PROBLEM TO WORK ON: Give back the full material exactly. Omit no line.

BEGIN ENTRIES SUPPLIED

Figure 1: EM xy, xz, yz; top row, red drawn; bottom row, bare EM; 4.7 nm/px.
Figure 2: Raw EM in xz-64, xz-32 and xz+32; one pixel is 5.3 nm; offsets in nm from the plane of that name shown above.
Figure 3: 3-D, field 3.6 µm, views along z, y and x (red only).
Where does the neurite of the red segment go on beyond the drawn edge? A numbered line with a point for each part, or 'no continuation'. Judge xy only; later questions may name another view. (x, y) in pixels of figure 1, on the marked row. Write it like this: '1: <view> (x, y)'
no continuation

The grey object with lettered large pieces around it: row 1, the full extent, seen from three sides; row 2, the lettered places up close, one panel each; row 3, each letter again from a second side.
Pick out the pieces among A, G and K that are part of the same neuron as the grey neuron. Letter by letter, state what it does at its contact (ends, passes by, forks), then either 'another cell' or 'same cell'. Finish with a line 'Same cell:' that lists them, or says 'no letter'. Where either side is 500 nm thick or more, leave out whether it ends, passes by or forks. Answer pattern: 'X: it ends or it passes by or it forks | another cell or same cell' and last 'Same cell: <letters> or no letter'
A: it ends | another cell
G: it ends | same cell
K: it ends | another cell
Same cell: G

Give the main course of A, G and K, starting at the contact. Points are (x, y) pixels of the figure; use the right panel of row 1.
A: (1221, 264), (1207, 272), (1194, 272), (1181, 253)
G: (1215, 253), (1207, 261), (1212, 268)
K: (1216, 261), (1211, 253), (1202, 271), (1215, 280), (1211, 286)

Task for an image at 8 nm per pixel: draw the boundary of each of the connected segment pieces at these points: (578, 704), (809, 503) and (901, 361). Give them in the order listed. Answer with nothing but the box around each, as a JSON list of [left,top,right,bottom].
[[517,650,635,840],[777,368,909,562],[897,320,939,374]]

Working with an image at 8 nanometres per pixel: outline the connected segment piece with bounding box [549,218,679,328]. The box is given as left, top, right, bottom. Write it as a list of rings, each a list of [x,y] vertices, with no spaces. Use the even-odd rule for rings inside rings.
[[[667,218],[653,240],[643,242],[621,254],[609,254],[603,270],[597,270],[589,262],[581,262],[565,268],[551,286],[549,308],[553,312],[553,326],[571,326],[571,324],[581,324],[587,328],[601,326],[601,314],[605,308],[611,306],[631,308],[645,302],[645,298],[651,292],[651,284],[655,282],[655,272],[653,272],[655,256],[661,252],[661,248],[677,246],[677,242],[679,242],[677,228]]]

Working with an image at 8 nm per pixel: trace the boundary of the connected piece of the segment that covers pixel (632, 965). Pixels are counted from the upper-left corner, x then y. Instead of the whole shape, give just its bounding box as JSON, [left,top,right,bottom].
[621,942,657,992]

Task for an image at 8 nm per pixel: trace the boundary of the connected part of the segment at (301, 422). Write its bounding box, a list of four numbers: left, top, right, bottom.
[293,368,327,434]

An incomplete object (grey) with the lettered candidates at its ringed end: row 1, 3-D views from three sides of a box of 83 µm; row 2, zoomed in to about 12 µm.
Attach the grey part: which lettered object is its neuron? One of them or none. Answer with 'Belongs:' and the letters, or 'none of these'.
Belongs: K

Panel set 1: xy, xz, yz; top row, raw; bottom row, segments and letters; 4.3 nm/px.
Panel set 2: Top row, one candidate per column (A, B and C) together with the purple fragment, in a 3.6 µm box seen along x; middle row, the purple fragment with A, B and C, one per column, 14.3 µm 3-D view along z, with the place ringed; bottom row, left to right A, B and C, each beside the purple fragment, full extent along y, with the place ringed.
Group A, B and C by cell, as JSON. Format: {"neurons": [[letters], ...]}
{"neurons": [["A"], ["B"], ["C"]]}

END ENTRIES SUPPLIED

TASK SOLUTION:
Figure 1: EM xy, xz, yz; top row, red drawn; bottom row, bare EM; 4.7 nm/px.
Figure 2: Raw EM in xz-64, xz-32 and xz+32; one pixel is 5.3 nm; offsets in nm from the plane of that name shown above.
Figure 3: 3-D, field 3.6 µm, views along z, y and x (red only).
Where does the neurite of the red segment go on beyond the drawn edge? A numbered line with a point for each part, or 'no continuation'. Judge xy only; later questions may name another view. (x, y) in pixels of figure 1, on the marked row. Write it like this: '1: <view> (x, y)'
no continuation

The grey object with lettered large pieces around it: row 1, the full extent, seen from three sides; row 2, the lettered places up close, one panel each; row 3, each letter again from a second side.
Pick out the pieces among A, G and K that are part of the same neuron as the grey neuron. Letter by letter, state what it does at its contact (ends, passes by, forks), then either 'another cell' or 'same cell'. Finish with a line 'Same cell:' that lists them, or says 'no letter'. Where either side is 500 nm thick or more, leave out whether it ends, passes by or forks. Answer pattern: 'X: it ends or it passes by or it forks | another cell or same cell' and last 'Same cell: <letters> or no letter'
A: it ends | another cell
G: it ends | same cell
K: it ends | another cell
Same cell: G

Give the main course of A, G and K, starting at the contact. Points are (x, y) pixels of the figure; use the right panel of row 1.
A: (1221, 264), (1207, 272), (1194, 272), (1181, 253)
G: (1215, 253), (1207, 261), (1212, 268)
K: (1216, 261), (1211, 253), (1202, 271), (1215, 280), (1211, 286)

Task for an image at 8 nm per pixel: draw the boundary of each of the connected segment pieces at these points: (578, 704), (809, 503) and (901, 361). Give them in the order listed. Answer with nothing but the box around each, as a JSON list of [left,top,right,bottom].
[[517,650,635,840],[777,368,909,562],[897,320,939,374]]

Working with an image at 8 nanometres per pixel: outline the connected segment piece with bounding box [549,218,679,328]. The box is given as left, top, right, bottom. Write it as a list of rings, each a list of [x,y] vertices, with no spaces. Use the even-odd rule for rings inside rings.
[[[667,218],[653,240],[643,242],[621,254],[609,254],[603,270],[597,270],[589,262],[581,262],[565,268],[551,286],[549,308],[553,312],[553,326],[571,326],[571,324],[581,324],[587,328],[601,326],[601,314],[605,308],[611,306],[631,308],[645,302],[645,298],[651,292],[651,284],[655,282],[655,272],[653,272],[655,256],[661,252],[661,248],[677,246],[677,242],[679,242],[677,228]]]

Working with an image at 8 nm per pixel: trace the boundary of the connected piece of the segment that covers pixel (632, 965). Pixels are counted from the upper-left corner, x then y. Instead of the whole shape, give just its bounding box as JSON, [left,top,right,bottom].
[621,942,657,992]

Task for an image at 8 nm per pixel: trace the boundary of the connected part of the segment at (301, 422). Write its bounding box, a list of four numbers: left, top, right, bottom.
[293,368,327,434]

An incomplete object (grey) with the lettered candidates at its ringed end: row 1, 3-D views from three sides of a box of 83 µm; row 2, zoomed in to about 12 µm.
Attach the grey part: which lettered object is its neuron? One of them or none. Answer with 'Belongs:' and the letters, or 'none of these'.
Belongs: K

Panel set 1: xy, xz, yz; top row, raw; bottom row, segments and letters; 4.3 nm/px.
Panel set 2: Top row, one candidate per column (A, B and C) together with the purple fragment, in a 3.6 µm box seen along x; middle row, the purple fragment with A, B and C, one per column, 14.3 µm 3-D view along z, with the place ringed; bottom row, left to right A, B and C, each beside the purple fragment, full extent along y, with the place ringed.
Group A, B and C by cell, as JSON. Format: {"neurons": [[letters], ...]}
{"neurons": [["A"], ["B"], ["C"]]}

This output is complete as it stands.